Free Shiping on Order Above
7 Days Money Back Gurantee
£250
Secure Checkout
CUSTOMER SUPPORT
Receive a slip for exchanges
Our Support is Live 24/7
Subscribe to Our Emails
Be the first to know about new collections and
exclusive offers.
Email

════════

**PROBLEM TO WORK ON**
An exact transcription of all the material above is the expected answer.

**ANSWER AREA**
Free Shiping on Order Above
7 Days Money Back Gurantee
£250
Secure Checkout
CUSTOMER SUPPORT
Receive a slip for exchanges
Our Support is Live 24/7
Subscribe to Our Emails
Be the first to know about new collections and
exclusive offers.
Email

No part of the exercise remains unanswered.